Skin cancer is an abnormal growth of skin cells on the skin that is regularly exposed to the sun. Three common skin cancers are basal cell carcinoma, melanoma and squamous cell carcinoma. Medical experts share a lot of knowledge about these three, which means that sometimes, the rare types of skin cancer are forgotten. Kaposi sarcoma, often abbreviated as KS, is less common than the other three. When you have Kaposi sarcoma, you develop small tumours with tiny blood vessels below the surface of the skin. KS is generally not life-threatening in its initial stages. However, it can metastasise and spread to organs such as the lungs, liver, intestines and lymph nodes, leading to organ failure. Here are the early signs to watch for.

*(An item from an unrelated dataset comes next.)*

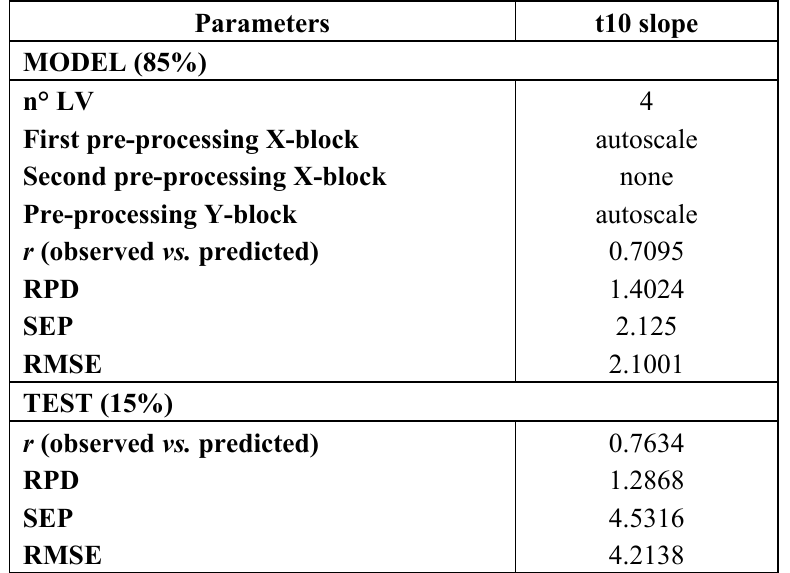
Table 3. Results of Partial Least Squares (PLS) for the prediction of soil water content (SWC) obtained with laboratory thermometric analysis for the interval t table are reported: n° of Latent Vectors (LV); first and second pre-processing for the X-block and one for the Y-block; the correlation coefficient ( r ); the Ratio of Percentage Deviation (RPD); the Standard Error of Prevision (SEP) and the Root Mean Square Error (RMSE) for the model and test.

Abnormal Lesions on the Skin
Kaposi sarcoma is caused by the herpes virus HHV-8. The virus is also known as KSHV. There is a strong link between HIV and Kaposi sarcoma. This is because patients with HIV have a weakened immune system and are prone to developing opportunistic infections. Organ transplant patients are also at a high risk of developing KS. The lesions normally present themselves as flat bluish, brown or red spots on the skin. The lesions aren't painful or itchy, which is why most people ignore them.
Trouble Eating and Swallowing
This is often the first indication that KS has metastasised and is spreading to the vital organs. Cancer normally affects skin mucous membranes, which means that the gut lining and the mouth are its first destination. You may also notice symptoms such as mouth sores and pain when swallowing due to the lesions in the skin membrane.
Swelling of the Face, Arms and Private Parts
Kaposi sarcoma normally attacks the skin's mucous membrane. If your face, hands and scrotum are swollen, and you have been experiencing lesions that come and go, it is an indication that KS is entering late stages. At this point, you may also see signs such as coughing up blood, because the lesions in the lungs start bleeding. You may also have bloody stool and anaemia.
The first thing you should do when you notice these signs is to get a diagnosis. One of the most effective treatments for Kaposi sarcoma is antiretroviral therapy for HIV-positive patients. If you have few lesions, surgery and radiation therapy can also clear them up. Advanced stages of KS can only be treated with chemo drugs. Early detection is the best way to deal with Kaposi sarcoma.